### EXERCISE PROMPT:
Begin with the line below holding "(813, 468) // -> (263, 321) none" and go on through the line holding "(793, 297) none", duplicating each line exactly and leaving out pictures.

(Collection entries)
···

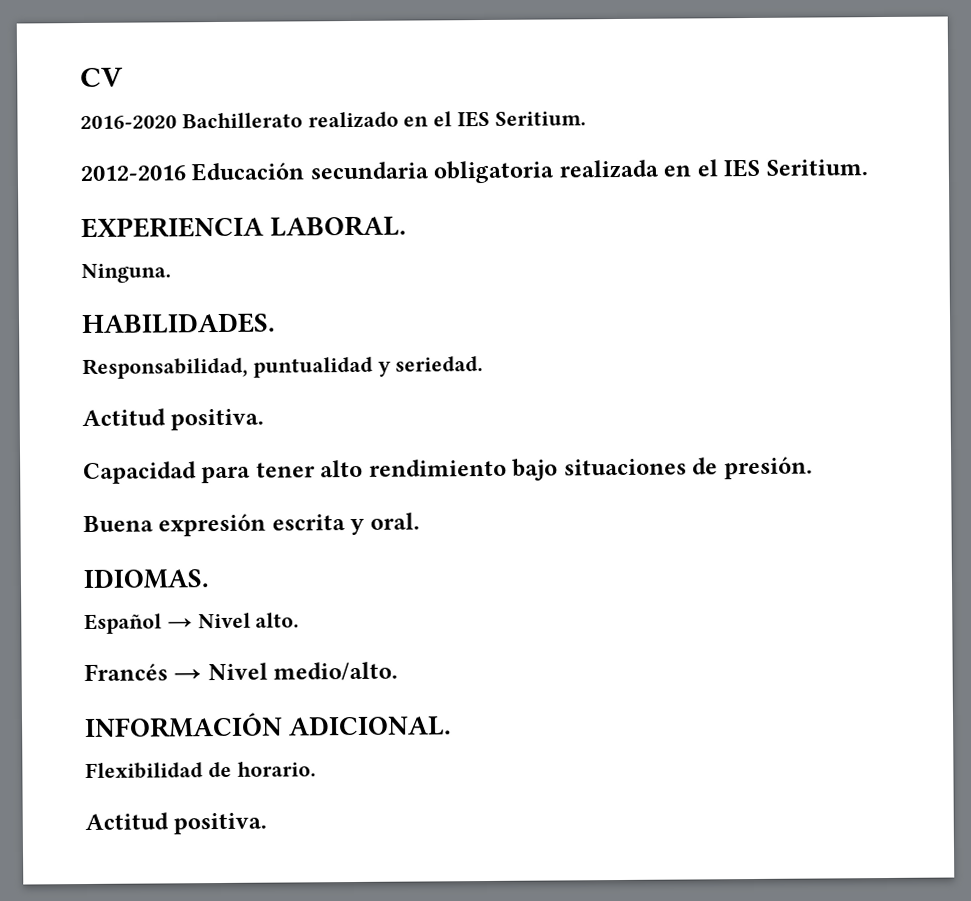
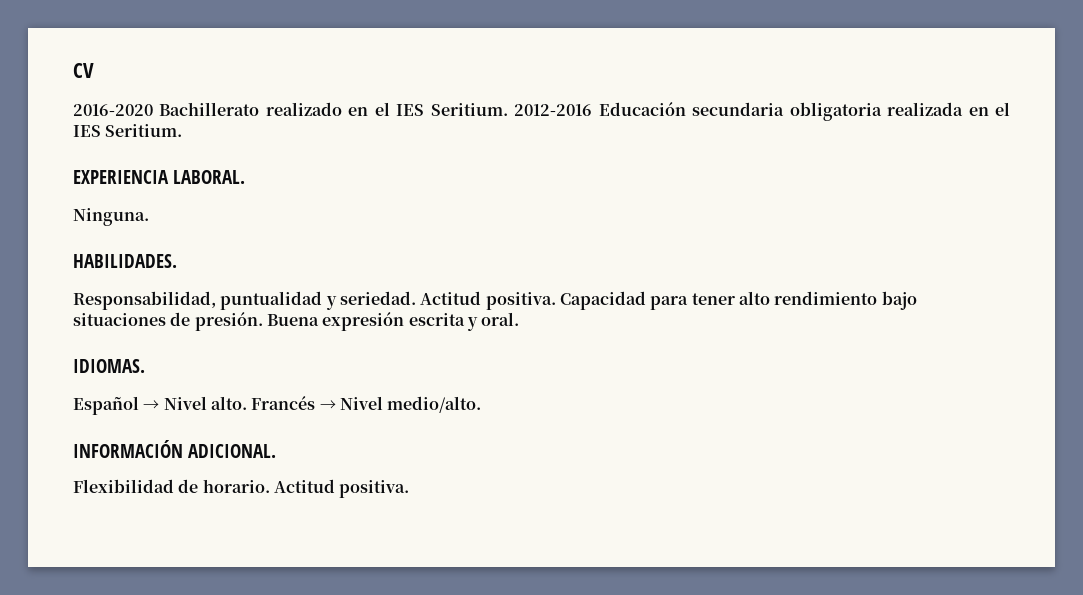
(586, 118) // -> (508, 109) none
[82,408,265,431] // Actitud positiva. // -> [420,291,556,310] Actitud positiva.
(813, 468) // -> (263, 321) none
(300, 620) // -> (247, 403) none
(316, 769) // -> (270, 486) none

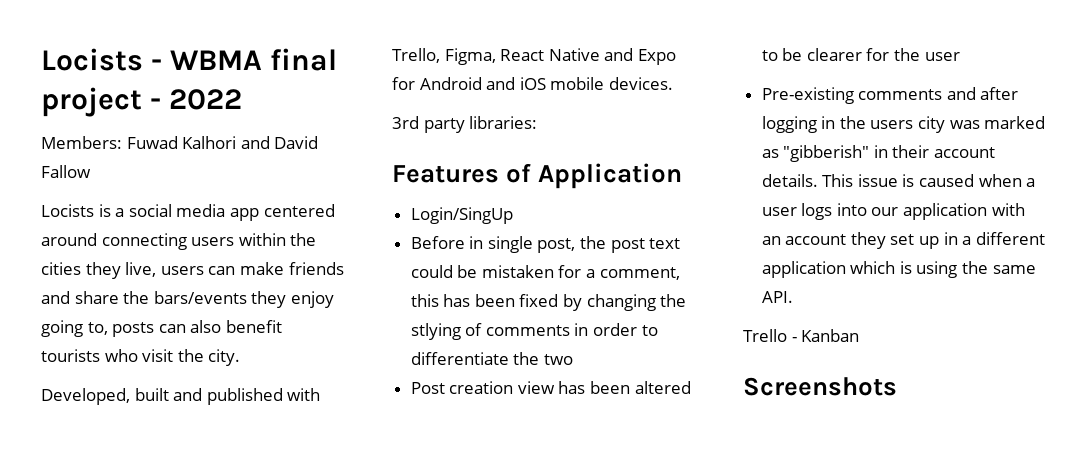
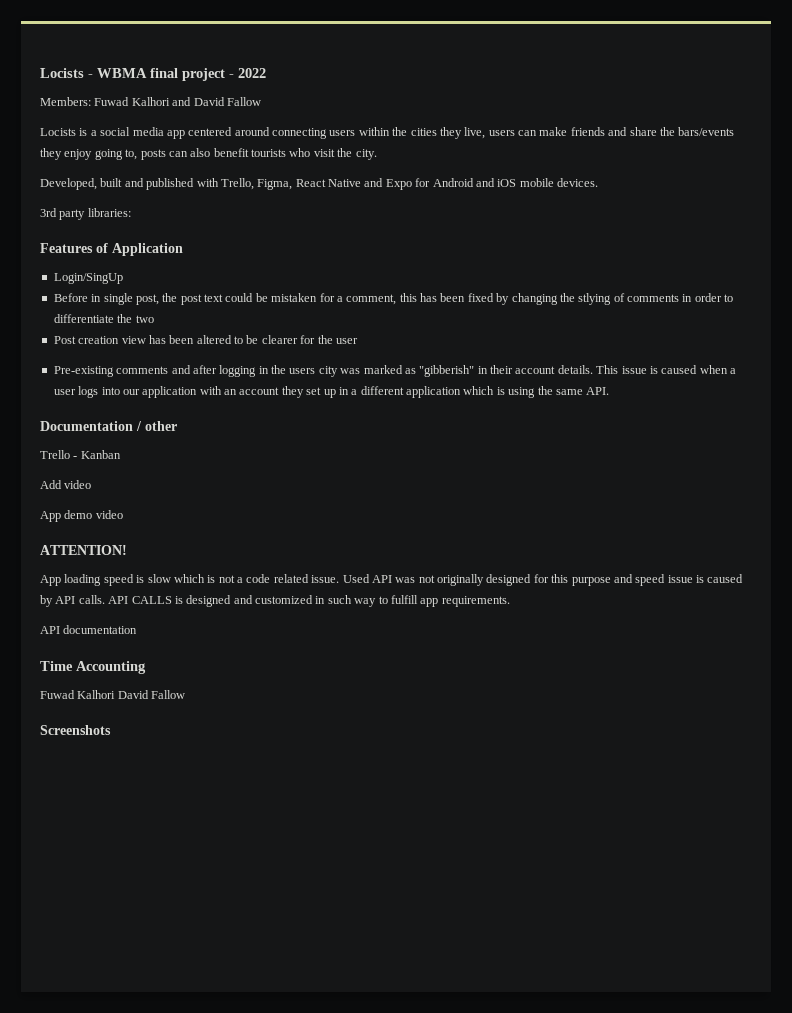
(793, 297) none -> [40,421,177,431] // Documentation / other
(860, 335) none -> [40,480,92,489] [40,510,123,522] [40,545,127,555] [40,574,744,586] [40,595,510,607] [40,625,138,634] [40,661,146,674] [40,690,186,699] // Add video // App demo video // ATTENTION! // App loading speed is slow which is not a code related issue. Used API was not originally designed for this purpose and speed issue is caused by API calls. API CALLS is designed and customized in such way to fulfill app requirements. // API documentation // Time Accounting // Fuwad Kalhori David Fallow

···

### ANSWER TO THIS TASK:
(813, 468) // -> (263, 321) none
(300, 620) // -> (247, 403) none
(316, 769) // -> (270, 486) none

(793, 297) none -> [40,421,177,431] // Documentation / other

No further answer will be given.